Настя с минуту подождала.
– Понимаешь, Максим…
– Я ничего не понимаю. Я сейчас приеду – и все!
Максим пришел в модном полупальто, так как на улице было прохладно – стояла поздняя осень.
Настя возилась на кухне. Бабушка лежала в больнице, и мать уехала к ней с передачей. Скоро на обед должен был появиться отец, и на нее ложилось домашнее хозяйствование…
Максим пил чай и рассказывал об Африке. Настя рассеянно слушала и думала о том, что Максим здорово подурнел лицом, а когда-то был «сладкий мальчик»…
– Ты как обо мне думаешь, плохо?
Настя, положив ему в тарелку блинчиков, вдруг зарделась.
– Да я, Максим, никак не думаю. Блинчики вкусные? А остальное не мое дело.
– А я много размышлял, когда летел сюда. Пришел к выводу. Надо кончать с холостяцкой жизнью. Хочу жениться на тебе.
– Это что, предложение? – суховато заметила Настя.
– Нет, прощупывание почвы.
– А, тогда другое дело! А то ведь я совсем не готова к такому повороту…
Кто-то открывал ключом дверь. Настя заторопилась.
– Это отец!
Лаврентьев обнял Максима.
– Куда бы жизнь ни бросала – встречаемся на кухне.

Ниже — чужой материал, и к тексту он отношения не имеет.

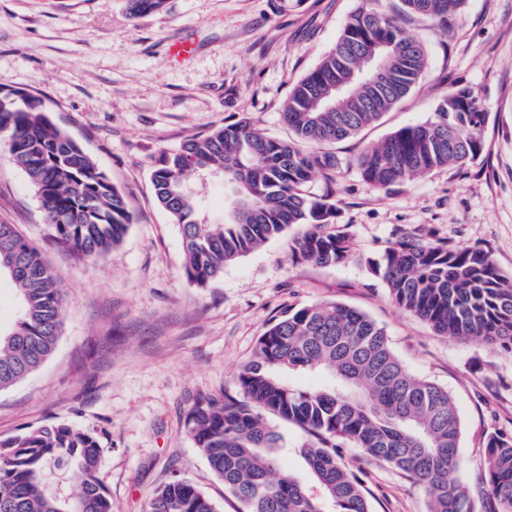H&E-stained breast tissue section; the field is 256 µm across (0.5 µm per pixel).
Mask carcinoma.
I'll use <instances>...</instances> for the list:
<instances>
[{
  "label": "carcinoma",
  "mask_w": 512,
  "mask_h": 512,
  "mask_svg": "<svg viewBox=\"0 0 512 512\" xmlns=\"http://www.w3.org/2000/svg\"><path fill=\"white\" fill-rule=\"evenodd\" d=\"M467 0H362L333 47L292 88L281 140L247 122L216 128L165 152L151 171L160 206L178 224L188 281L200 288L224 267L270 240H288L291 258L320 266L352 257L336 231L339 209L308 183L329 179L341 160L329 146L350 138L403 101L419 82L427 52L401 22L418 16L448 30ZM131 18L165 0H126ZM487 112L468 87H455L424 123L403 126L346 161L378 187L412 182L482 152ZM0 142L26 171L58 244L91 263L119 244L132 224L124 194L42 102L0 92ZM224 175V223L200 213L199 187ZM394 303L451 340H482L512 351V278L478 248L401 238L382 260L367 261ZM15 286L18 312L0 327V391L38 370L62 335L64 294L58 273L16 225L0 222V279ZM324 377L318 389L288 382L290 373ZM240 397L201 401L189 434L242 512H371L363 482L340 449L361 448L418 482L428 512H473L456 474L462 423L445 388L413 375L384 328L335 302L291 310L260 336L237 377ZM298 426V449L318 492L285 466L282 436L267 415ZM102 448L90 432L44 425L0 438V512H112L99 478ZM482 512H512V436L489 435ZM149 512H219L194 484L159 487Z\"/></svg>",
  "instance_id": "cac0c4a2"
}]
</instances>
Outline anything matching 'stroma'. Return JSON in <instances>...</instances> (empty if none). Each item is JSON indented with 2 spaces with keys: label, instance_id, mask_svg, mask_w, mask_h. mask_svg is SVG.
<instances>
[{
  "label": "stroma",
  "instance_id": "1",
  "mask_svg": "<svg viewBox=\"0 0 512 512\" xmlns=\"http://www.w3.org/2000/svg\"><path fill=\"white\" fill-rule=\"evenodd\" d=\"M360 0H166L130 18L123 0H0V88L44 98L65 129L130 201L122 242L84 263L57 246L28 176L0 146V222L17 225L58 271L63 332L50 359L0 391V438L64 424L94 434L98 477L112 512H147L171 478L218 505L240 504L188 431L201 399L236 394L235 376L285 311L322 301L356 308L383 326L414 375L448 389L462 420L463 480L481 503L488 436L512 434V355L480 340L452 341L399 309L366 263L403 237L488 251L512 275V0H468L453 30L404 20L428 67L411 94L335 146L348 159L391 131L430 120L457 86L490 114L479 159L387 188L341 166L309 190L333 195L353 256L334 266L291 259L267 242L200 288L184 273L181 232L155 196L160 155L196 135L248 120L289 138L279 114L292 86L334 45ZM193 43L170 58L171 42ZM364 482L371 512H427L412 479L343 451Z\"/></svg>",
  "mask_w": 512,
  "mask_h": 512
}]
</instances>
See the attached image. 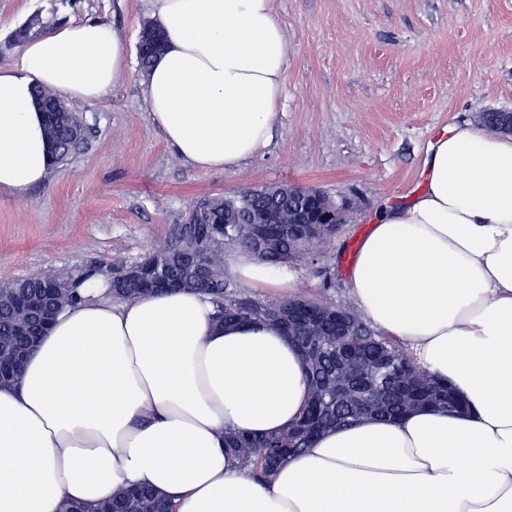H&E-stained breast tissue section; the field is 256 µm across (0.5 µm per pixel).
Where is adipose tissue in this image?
<instances>
[{
  "label": "adipose tissue",
  "instance_id": "ef3b65f1",
  "mask_svg": "<svg viewBox=\"0 0 512 512\" xmlns=\"http://www.w3.org/2000/svg\"><path fill=\"white\" fill-rule=\"evenodd\" d=\"M150 4L166 41L143 83L153 123L196 169L240 167L272 139L288 68L272 0ZM126 56L116 31L86 20L0 67V193L25 197L49 175L34 85L97 101ZM424 173L411 205L373 219L347 286L357 314L448 381L465 413L329 431L257 483L224 436L299 416L297 348L273 325L224 326L201 293L119 302L99 278L0 387V512H62L131 485L173 497L177 512H512V137L448 127ZM231 272L293 288L247 254Z\"/></svg>",
  "mask_w": 512,
  "mask_h": 512
}]
</instances>
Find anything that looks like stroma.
Returning <instances> with one entry per match:
<instances>
[{"label":"stroma","instance_id":"1","mask_svg":"<svg viewBox=\"0 0 512 512\" xmlns=\"http://www.w3.org/2000/svg\"><path fill=\"white\" fill-rule=\"evenodd\" d=\"M288 70L270 144L246 165L195 169L166 143L143 96L138 43L149 0H0V65L31 17L47 36L88 19L117 31L125 71L95 103L69 107L83 153L24 198L0 194V281L161 246L205 195L316 187L345 208L335 241L285 269L305 296L351 308L347 269L384 205L413 200L429 143L445 127L512 112V0H274Z\"/></svg>","mask_w":512,"mask_h":512}]
</instances>
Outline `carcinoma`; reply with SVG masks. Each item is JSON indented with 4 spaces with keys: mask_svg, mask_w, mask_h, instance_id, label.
I'll list each match as a JSON object with an SVG mask.
<instances>
[{
    "mask_svg": "<svg viewBox=\"0 0 512 512\" xmlns=\"http://www.w3.org/2000/svg\"><path fill=\"white\" fill-rule=\"evenodd\" d=\"M163 45L154 25L143 28L138 45L141 69L148 71ZM504 113L486 110L478 113L479 125L493 134L502 133ZM46 130L52 144L51 165L57 166L79 153L87 142V131L78 116L70 111L57 112L46 117ZM292 202L281 197L271 186L248 190L234 196H204L194 205L186 221L178 225L175 233L164 245L140 259L144 265H152L163 255L171 256L167 268L168 277L178 283L195 284L196 266L188 251L193 249L207 255L213 268L214 278L198 291L209 295L218 308L219 318L224 324H240L249 320V314L262 315L271 308H286L295 303L322 314L331 312L336 306L323 299L297 295L275 303L251 298L245 287L229 291L233 284L224 281V248L238 247L255 258L271 265H281L293 260L310 259L321 247L330 245L336 238V229L324 224L315 244L299 247L283 234L272 244L256 240L254 227L250 224L252 212L262 207H274L289 227L292 217ZM128 266L122 260L101 262L95 266L63 269L55 274L34 276L25 279L0 282V354L26 343V338L16 335L21 320L16 303L23 292L33 291V286L49 281L55 287L52 304L60 309L74 306L81 301L79 288L90 278L101 276L112 282L111 273ZM347 315L357 323L352 339L362 345L371 382L377 386L398 377L416 388L450 394L448 383L429 375L417 365L413 356L405 351L390 336L374 331L360 316L349 311ZM324 352L303 366L310 384V397L301 417L288 429L269 435L231 434L224 437L225 449L241 462L244 473L259 483H266L275 470L288 460V449L298 455L312 446L321 434L341 426H351L364 417L376 416L398 419L408 410L393 395H383L370 412L360 413L352 402L336 397V352L341 341L336 330L327 327L315 336ZM64 512H174V505L157 497L147 488L121 490L111 498L89 504L70 503Z\"/></svg>",
    "mask_w": 512,
    "mask_h": 512,
    "instance_id": "obj_1",
    "label": "carcinoma"
}]
</instances>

Максим от обеда отказался. Но пока Александр Николаевич ел, рассказывал ему о своем бедственном положении.
– Странная пошла жизнь, – вдруг заметил генерал. – Прочитал в газете… В Англии новый премьер-министр. Старый запутался в проститутках. Большие, серьезные люди! – Он помолчал, пожевал губами. – Ну что ж! Краем глаза вижу – у тебя не все плохо: ведь так закаляют сталь!
Ромка поругался с матерью. Та защищала Максима, а Ромка «палил как из пушки»:
– Ха! Жениться собрался. Больше он ничего не захотел!
Глава 39
Полковник Салтыков, в отличие от местного следователя КГБ, был корректен и располагал своей душевной откровенностью, что всегда было свойственно людям, прошедшим добротную школу контрразведки. Потому и допрос Аллена Оливера перерос в доверительный разговор.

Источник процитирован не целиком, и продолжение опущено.